C’è poi chi sostiene che gli attuali attacchi iraniani sarebbero una cortina fumogena per celare le vere preoccupazioni di Teheran: i suoi vicini orientali, tutti provvisti di arma nucleare, come il Pakistan e l’India. In particolare si teme l’influenza talebana a Islamabad, come si nota dai sanguinosi scontri con i talebani in Afghanistan.

Ma Netanyahu ha buon gioco a indicare le mosse iraniane in Siria e i ripetuti tentativi delle milizie sciite di avvicinarsi alla frontiera con Israele (per questo continuamente bombardate), a dimostrazione del pericolo imminente.

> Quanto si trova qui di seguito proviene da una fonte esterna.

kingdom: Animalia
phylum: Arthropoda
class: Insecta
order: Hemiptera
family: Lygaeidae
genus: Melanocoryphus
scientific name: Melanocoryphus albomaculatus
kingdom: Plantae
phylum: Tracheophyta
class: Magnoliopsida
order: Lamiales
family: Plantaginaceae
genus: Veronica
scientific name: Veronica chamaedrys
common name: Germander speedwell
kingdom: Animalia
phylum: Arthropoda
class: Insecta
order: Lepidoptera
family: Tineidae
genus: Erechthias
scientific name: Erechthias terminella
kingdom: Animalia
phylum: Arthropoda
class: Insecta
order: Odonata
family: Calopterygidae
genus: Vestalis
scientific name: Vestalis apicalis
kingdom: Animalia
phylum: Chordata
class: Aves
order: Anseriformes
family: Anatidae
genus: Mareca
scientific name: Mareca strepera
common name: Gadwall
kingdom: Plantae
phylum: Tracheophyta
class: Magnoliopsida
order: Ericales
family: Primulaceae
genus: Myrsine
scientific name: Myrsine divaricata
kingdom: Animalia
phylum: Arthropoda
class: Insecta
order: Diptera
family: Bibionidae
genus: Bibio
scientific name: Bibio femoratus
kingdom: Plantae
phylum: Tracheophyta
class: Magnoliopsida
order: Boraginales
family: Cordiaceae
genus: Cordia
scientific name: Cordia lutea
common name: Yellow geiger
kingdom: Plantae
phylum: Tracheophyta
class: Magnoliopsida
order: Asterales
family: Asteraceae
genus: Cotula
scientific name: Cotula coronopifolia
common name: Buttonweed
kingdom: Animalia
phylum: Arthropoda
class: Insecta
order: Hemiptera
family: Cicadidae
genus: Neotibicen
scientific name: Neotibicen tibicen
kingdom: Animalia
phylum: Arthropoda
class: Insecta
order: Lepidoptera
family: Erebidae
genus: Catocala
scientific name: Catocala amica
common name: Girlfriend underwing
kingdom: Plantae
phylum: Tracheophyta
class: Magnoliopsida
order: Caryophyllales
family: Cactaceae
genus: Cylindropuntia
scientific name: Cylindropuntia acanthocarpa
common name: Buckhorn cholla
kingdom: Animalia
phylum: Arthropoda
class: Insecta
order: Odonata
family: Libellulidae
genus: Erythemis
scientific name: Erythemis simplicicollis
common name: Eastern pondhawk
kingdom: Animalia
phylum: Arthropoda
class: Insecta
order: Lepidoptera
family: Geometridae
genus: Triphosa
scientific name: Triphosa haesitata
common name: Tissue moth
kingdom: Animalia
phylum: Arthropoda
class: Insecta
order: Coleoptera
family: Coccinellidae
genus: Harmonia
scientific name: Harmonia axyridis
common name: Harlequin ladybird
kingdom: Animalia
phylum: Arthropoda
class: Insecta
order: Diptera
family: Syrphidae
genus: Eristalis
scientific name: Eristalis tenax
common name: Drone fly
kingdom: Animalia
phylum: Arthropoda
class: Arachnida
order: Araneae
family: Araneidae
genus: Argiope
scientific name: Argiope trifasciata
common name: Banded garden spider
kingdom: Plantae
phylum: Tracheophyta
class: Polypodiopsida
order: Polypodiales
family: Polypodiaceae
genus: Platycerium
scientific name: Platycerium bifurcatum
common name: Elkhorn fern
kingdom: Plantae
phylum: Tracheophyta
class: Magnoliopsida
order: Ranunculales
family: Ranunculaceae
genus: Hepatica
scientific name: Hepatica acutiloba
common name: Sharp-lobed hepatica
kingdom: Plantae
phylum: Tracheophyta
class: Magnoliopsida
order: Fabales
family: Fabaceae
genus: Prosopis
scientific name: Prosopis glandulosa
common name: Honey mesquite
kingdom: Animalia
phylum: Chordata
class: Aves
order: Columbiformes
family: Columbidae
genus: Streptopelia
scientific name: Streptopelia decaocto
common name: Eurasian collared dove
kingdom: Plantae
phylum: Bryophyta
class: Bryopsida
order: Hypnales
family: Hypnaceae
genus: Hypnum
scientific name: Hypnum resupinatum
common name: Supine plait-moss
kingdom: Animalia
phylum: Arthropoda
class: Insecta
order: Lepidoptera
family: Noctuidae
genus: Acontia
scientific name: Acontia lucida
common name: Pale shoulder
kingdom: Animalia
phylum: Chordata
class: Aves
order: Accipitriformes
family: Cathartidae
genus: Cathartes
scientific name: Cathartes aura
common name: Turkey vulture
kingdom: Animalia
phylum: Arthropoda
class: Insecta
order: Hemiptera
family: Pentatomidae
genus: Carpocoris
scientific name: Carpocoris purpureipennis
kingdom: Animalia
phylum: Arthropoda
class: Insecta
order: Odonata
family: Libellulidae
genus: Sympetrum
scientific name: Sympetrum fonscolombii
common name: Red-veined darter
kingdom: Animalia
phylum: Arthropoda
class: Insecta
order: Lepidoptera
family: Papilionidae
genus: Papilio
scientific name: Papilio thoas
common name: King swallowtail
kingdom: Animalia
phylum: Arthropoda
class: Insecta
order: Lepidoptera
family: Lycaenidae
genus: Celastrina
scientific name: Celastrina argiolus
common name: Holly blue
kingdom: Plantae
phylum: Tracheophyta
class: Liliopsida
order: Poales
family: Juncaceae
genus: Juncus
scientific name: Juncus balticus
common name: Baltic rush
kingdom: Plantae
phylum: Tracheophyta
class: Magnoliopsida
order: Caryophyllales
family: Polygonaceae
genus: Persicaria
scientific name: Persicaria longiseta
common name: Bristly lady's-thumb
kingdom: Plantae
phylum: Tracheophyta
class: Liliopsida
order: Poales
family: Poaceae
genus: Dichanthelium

Soprattutto c’è da guardare al quadro geopolitico complessivo: la fine del monopolio nucleare di Israele in medio oriente cambierebbe tutto. Un’Iran potenza nucleare vedrebbe la sua influenza aumentare esponenzialmente a discapito dei paesi del Golfo, e segnatamente del suo acerrimo nemico l’Arabia Saudita, scatenando una corsa all’arma nucleare nell’intera regione (si pensi solo alla Turchia).

L’Europa deve stare più attenta a ciò che sta avvenendo tra Israele e Iran: il rischio di guerra è reale ma anche è in bilico la stabilità geopolitica dell’intero medio oriente e del Golfo Persico. Occorre un’attenta analisi della situazione strategica da confrontare con Washington, Mosca e Gerusalemme per evitare una conflagrazione generale.